Ford’s action is a welcome reassertion of power by our political class that has been cowed, bullied and browbeaten by court decisions, writes Philip Cross.
By Philip Cross, September 13, 2018
Premier Doug Ford’s government in Ontario is being criticized for invoking the Constitution’s notwithstanding clause to proceed with downsizing Toronto’s city council after a court decision ruled the legislation unconstitutional. Some argue this is overkill, considering the amount of money Ford will save in reforming Toronto’s government might amount to only a few million dollars a year. Yet many of these same people apparently feel millions of dollars are significant when criticizing CEO pay. What level of government spending is significant if not millions?
Ford’s action is a welcome reassertion of power by our political class that has been cowed, bullied and browbeaten too often recently by court decisions, such as the one striking down the approval of the Trans Mountain pipeline expansion. The 18 court cases (and counting) launched by Trans Mountain opponents testify to how social activists rely on soliciting an accommodating judicial system to achieve their goals outside of the political arena. Their second-favourite tactic is taking over city governments — which is made possible because extremely low voter turnout lets a small band of militants grab power when the rest of us are not paying attention. It is defensible for politicians to use whatever legal tools are at hand to assert their sovereignty over taxing and spending.

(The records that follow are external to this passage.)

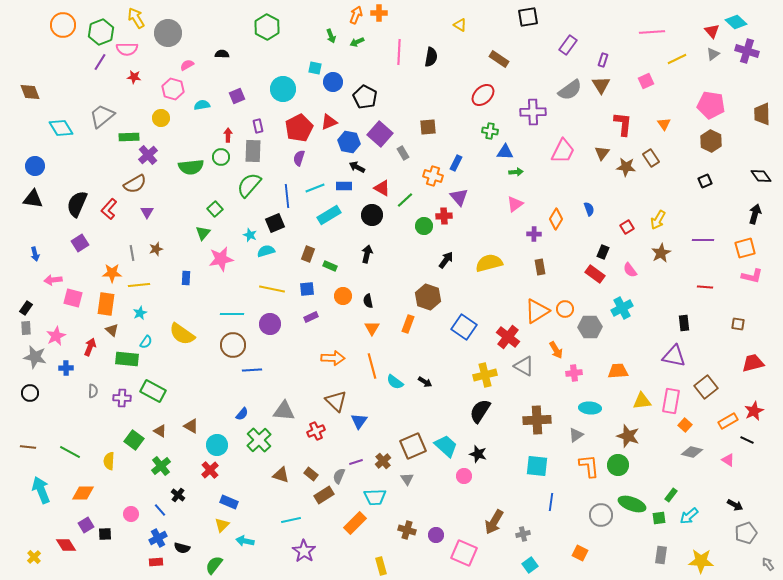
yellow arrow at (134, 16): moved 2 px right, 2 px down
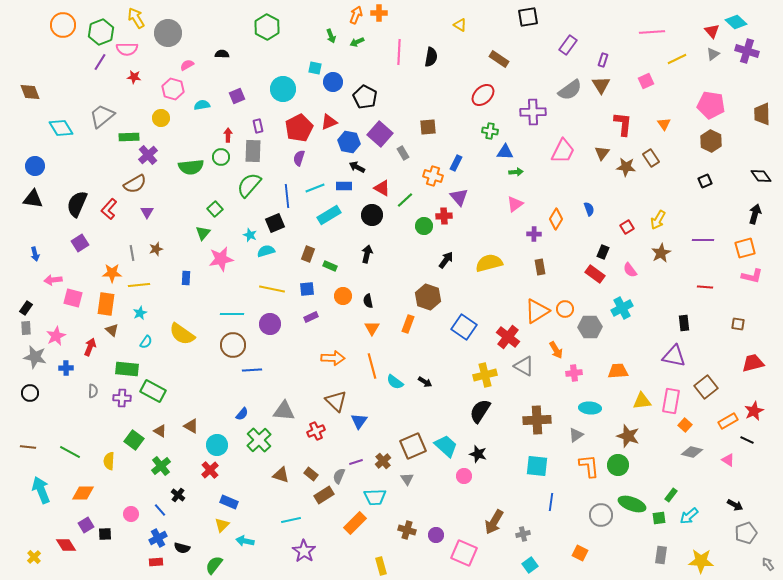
green rectangle at (127, 359): moved 10 px down
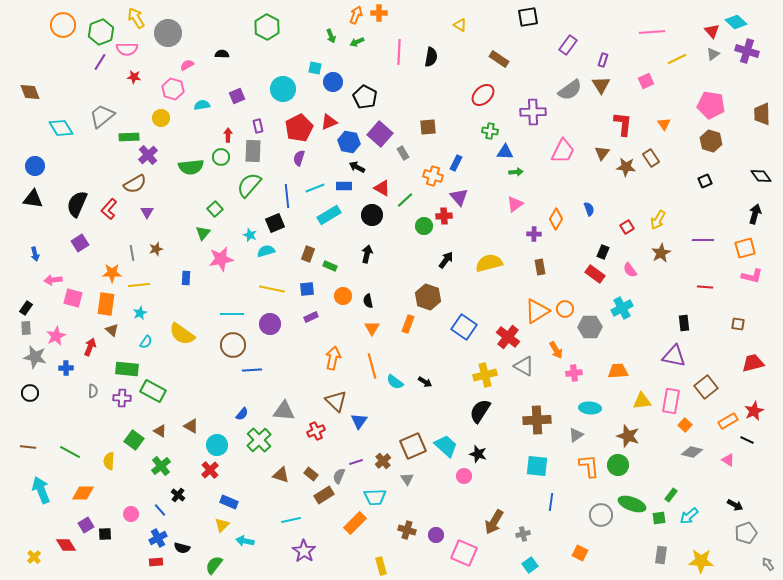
brown hexagon at (711, 141): rotated 10 degrees counterclockwise
orange arrow at (333, 358): rotated 80 degrees counterclockwise
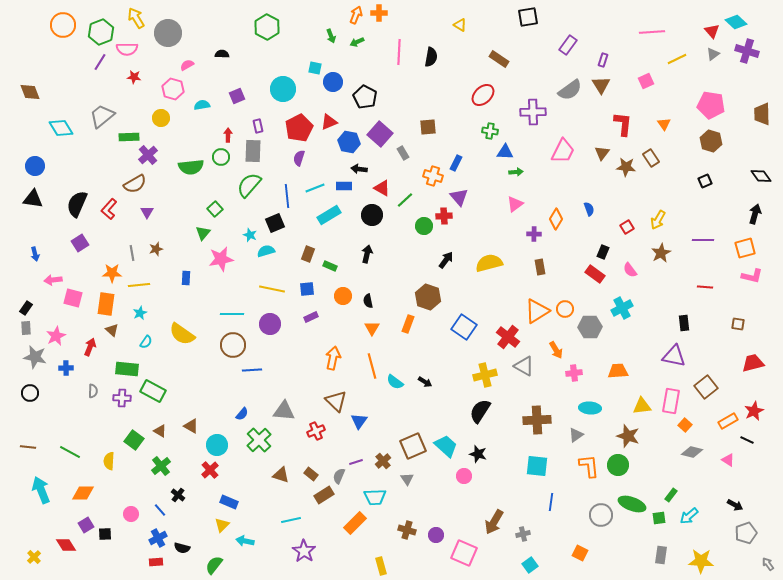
black arrow at (357, 167): moved 2 px right, 2 px down; rotated 21 degrees counterclockwise
yellow triangle at (642, 401): moved 5 px down
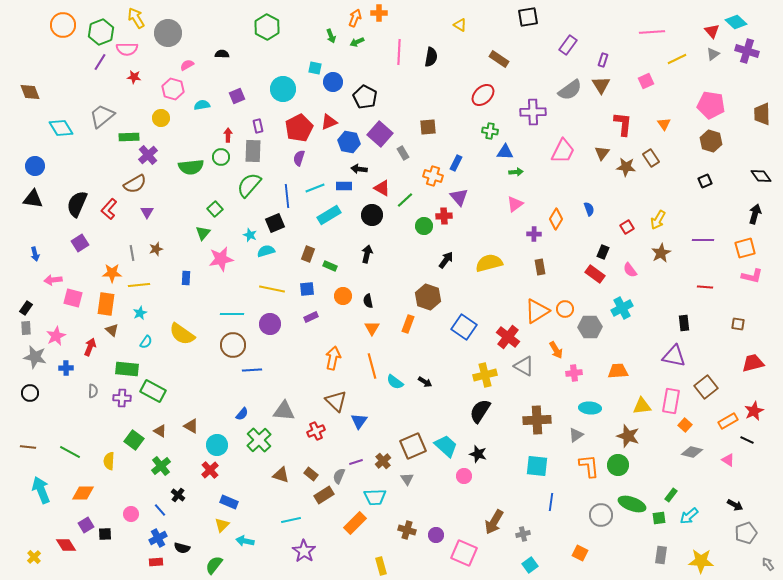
orange arrow at (356, 15): moved 1 px left, 3 px down
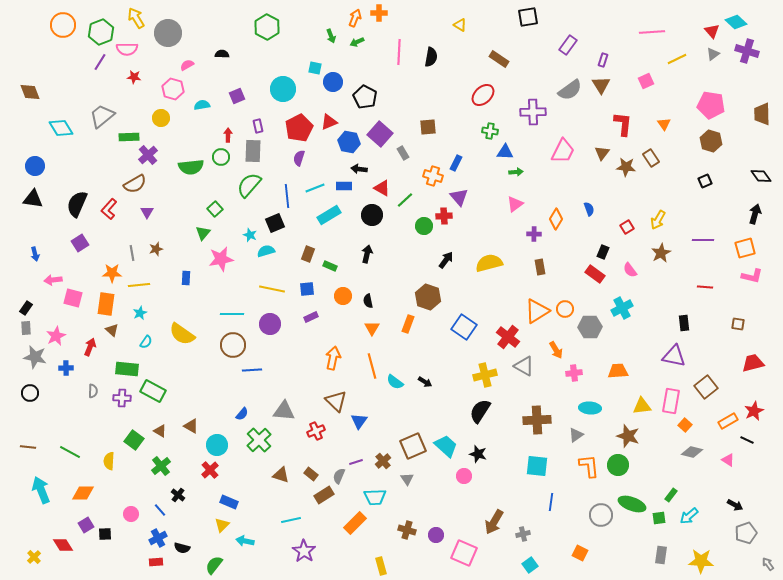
red diamond at (66, 545): moved 3 px left
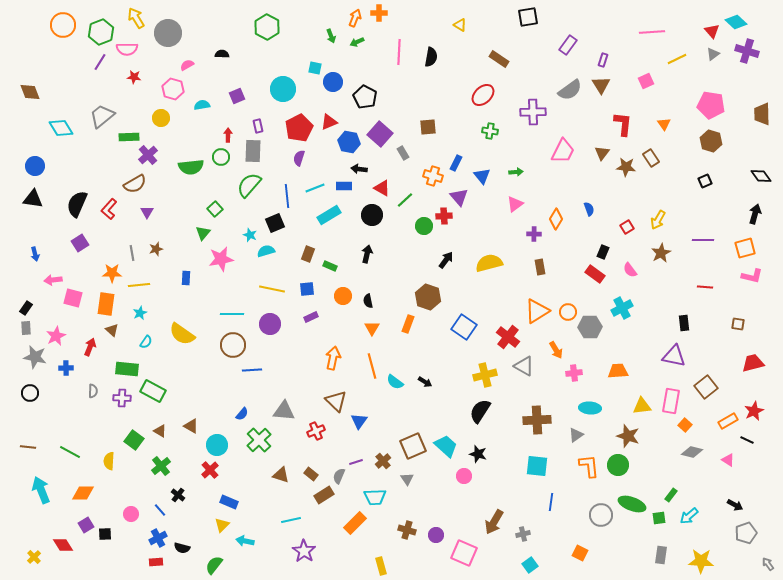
blue triangle at (505, 152): moved 23 px left, 24 px down; rotated 48 degrees clockwise
orange circle at (565, 309): moved 3 px right, 3 px down
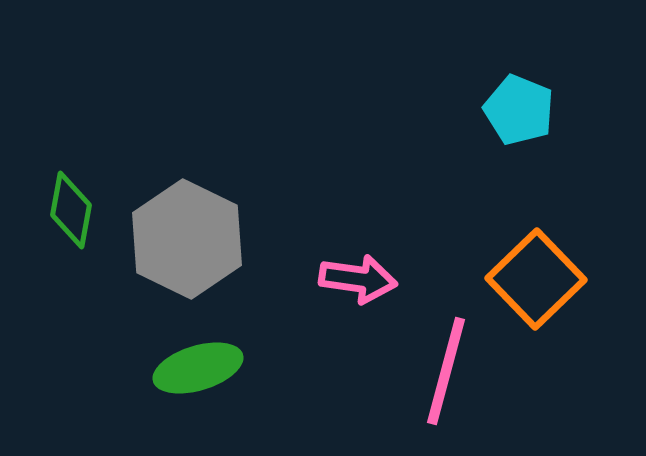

One of the founding principles of democracy is “‘No taxation without representation.” It animated the Boston Tea Party and the American Revolution. Its principles can be traced all the way back to the Magna Carta in 13th-century England. It is a rallying cry against the arbitrary abuse of power, whether committed by the executive branch or the courts.
This fundamental principle of “no taxation without representation” has been under growing threat in Canada since the Charter of Rights and Freedoms was adopted in the Constitution in 1982. Before then, the courts accepted that laws enhanced freedom by enforcing boundaries against wrongful conduct and the arbitrary exercise of state power. Since the Charter was adopted, there has been a growing trend to judicial activism where the courts decide on policies that affect how taxpayer dollars are spent. This encroaches on what should be the exclusive domain of legislatures, which alone have the legitimacy to tax and spend. This is because only politicians are accountable to the people and understand that society cannot undertake everything that is desirable, implying that trade-offs and choices must be made that the courts are not equipped or trained to make.
There are many examples of the courts going well beyond the interpretation of constitutional law with implications for how money is spent. Funding health care for rejected refugee claimants drains precious resources from our most expensive public service. Granting public sector unions the right to bargain and strike ignored that there are no innate checks on public-sector union demands (unlike in the private sector, where workers know that their output can always be replaced by competing products or services). Judicial activism is why the Macdonald-Laurier Institute saw fit to crown the Supreme Court the “Policymaker of the Year” in 2014.
Judicial activism in Canada has not gone as far as in the U.S. American courts started down this road earlier, in the 1960s, and so the backlash against it is more developed than in Canada. This is evident in the recent hearings for President Donald Trump’s two nominees to the Supreme Court. Both Neil Gorsuch and Brett Kavanaugh have been faithful to the legendary conservative magistrate Antonin Scalia’s doctrine of strict adherence to interpreting laws as originally written, leaving any updating of the law, as circumstances change, to the political class where it belongs.
Hopefully Ford’s invocation of the notwithstanding clause signals to the courts and other politicians that judicial activism may be past its peak in Canada and courts will start to return to interpreting laws on the books, rather than applying dubious theories of “social change” from the bench. If nothing else, vivifying the long moribund notwithstanding clause helps prevent it from becoming effectively obsolete. It is a tool worth preserving to protect our democracy from judicial errors and excess.
Some have argued that the notwithstanding clause should only be invoked for the most important cases. Few things are more important than accountability for taxpayer dollars — in other words, representation with taxation. Accountability for the level of taxation and the allocation of spending were essential demands animating the call for more democracy in North America. While judges and social activists may dismiss the importance of money in the misguided belief it is easily created and in ready supply, most ordinary people understand its scarcity.
Philip Cross is a Munk Senior Fellow at the Macdonald-Laurier Institute.